- Born: December 17, 1934 Guayaquil, Ecuador
- Died: March 30, 1961 (aged 26) Guayaquil, Ecuador
- Occupations: Poet; theater actor;

= David Ledesma Vásquez =

David Alberto Ledesma Vásquez (December 17, 1934 – March 30, 1961) was an Ecuadorian poet and theater actor, recognized posthumously for his influential contribution to 20th century Ecuadorian literature. Although his work went unnoticed for several years after his death, it eventually gained a cult following.

== Biography ==
Ledesma was born into a wealthy family on December 17, 1934, in Guayaquil, in the Guayas province. He completed his secondary studies at the Vicente Rocafuerte National High School.

From an early age he had a stormy relationship with his family, who did not accept his homosexuality, his inclination towards literature, or that he was different from his older brother, who had died years earlier as a hero during the Ecuadorian-Peruvian War. Ledesma's father tried to enroll him in military service, but he was rejected for suffering from flat feet and asthma. According to playwright José Guerra Castillo, who worked with Ledesma in the theater, Ledesma's father interned him for six months in a Lima clinic that subjected him to conversion therapy.

He was married for less than a year to actress Mercedes Cajamarca, with whom he had a daughter and maintained a friendly relationship until his death.

=== Literary career ===
Ledesma began his literary career in 1950 with the publication of his short story Soledad in the newspaper La Nación. The following year, his poem La muerte del saltamontes received a positive response from the poetry contests collectively known as the Floral Games of the Vida Porteña program.

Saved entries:

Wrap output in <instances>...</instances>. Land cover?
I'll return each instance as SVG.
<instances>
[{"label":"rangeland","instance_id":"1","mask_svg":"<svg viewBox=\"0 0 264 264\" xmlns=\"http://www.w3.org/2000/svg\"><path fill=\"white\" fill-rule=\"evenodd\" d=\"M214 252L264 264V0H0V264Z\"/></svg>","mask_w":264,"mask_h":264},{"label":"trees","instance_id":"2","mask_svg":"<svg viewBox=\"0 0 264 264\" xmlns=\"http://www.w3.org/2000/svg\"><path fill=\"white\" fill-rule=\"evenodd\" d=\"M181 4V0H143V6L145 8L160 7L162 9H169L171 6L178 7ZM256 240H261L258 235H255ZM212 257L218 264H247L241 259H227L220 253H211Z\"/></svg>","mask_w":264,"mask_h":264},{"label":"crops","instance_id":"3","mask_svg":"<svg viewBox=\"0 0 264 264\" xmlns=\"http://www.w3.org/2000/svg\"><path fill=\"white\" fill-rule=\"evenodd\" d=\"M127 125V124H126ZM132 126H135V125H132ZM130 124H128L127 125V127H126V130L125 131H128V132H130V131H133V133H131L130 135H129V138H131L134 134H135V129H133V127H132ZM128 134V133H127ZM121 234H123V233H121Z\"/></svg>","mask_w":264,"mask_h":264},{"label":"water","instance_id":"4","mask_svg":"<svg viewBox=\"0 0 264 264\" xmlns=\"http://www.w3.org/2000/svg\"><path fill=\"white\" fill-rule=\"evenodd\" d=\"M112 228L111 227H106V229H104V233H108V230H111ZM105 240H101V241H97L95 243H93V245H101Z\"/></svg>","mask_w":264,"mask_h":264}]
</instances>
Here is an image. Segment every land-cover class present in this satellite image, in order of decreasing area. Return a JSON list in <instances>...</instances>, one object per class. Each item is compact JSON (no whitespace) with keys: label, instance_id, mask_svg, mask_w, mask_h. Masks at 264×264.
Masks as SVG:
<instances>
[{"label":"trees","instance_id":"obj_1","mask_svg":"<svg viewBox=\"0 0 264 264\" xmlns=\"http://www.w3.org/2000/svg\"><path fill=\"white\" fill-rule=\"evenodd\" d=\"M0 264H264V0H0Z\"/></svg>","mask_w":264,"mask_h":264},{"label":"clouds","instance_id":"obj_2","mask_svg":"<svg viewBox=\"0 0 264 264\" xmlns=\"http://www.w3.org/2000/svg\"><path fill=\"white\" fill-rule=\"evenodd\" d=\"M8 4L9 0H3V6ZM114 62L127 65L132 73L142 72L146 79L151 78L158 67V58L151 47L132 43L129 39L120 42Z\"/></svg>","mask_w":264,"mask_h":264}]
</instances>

» **WHAT THE TASK REQUIRES**: Repeat the whole David Ledesma Vásquez biography word for word.

» **YOUR SOLUTION**:
- Born: December 17, 1934 Guayaquil, Ecuador
- Died: March 30, 1961 (aged 26) Guayaquil, Ecuador
- Occupations: Poet; theater actor;

= David Ledesma Vásquez =

David Alberto Ledesma Vásquez (December 17, 1934 – March 30, 1961) was an Ecuadorian poet and theater actor, recognized posthumously for his influential contribution to 20th century Ecuadorian literature. Although his work went unnoticed for several years after his death, it eventually gained a cult following.

== Biography ==
Ledesma was born into a wealthy family on December 17, 1934, in Guayaquil, in the Guayas province. He completed his secondary studies at the Vicente Rocafuerte National High School.

From an early age he had a stormy relationship with his family, who did not accept his homosexuality, his inclination towards literature, or that he was different from his older brother, who had died years earlier as a hero during the Ecuadorian-Peruvian War. Ledesma's father tried to enroll him in military service, but he was rejected for suffering from flat feet and asthma. According to playwright José Guerra Castillo, who worked with Ledesma in the theater, Ledesma's father interned him for six months in a Lima clinic that subjected him to conversion therapy.

He was married for less than a year to actress Mercedes Cajamarca, with whom he had a daughter and maintained a friendly relationship until his death.

=== Literary career ===
Ledesma began his literary career in 1950 with the publication of his short story Soledad in the newspaper La Nación. The following year, his poem La muerte del saltamontes received a positive response from the poetry contests collectively known as the Floral Games of the Vida Porteña program.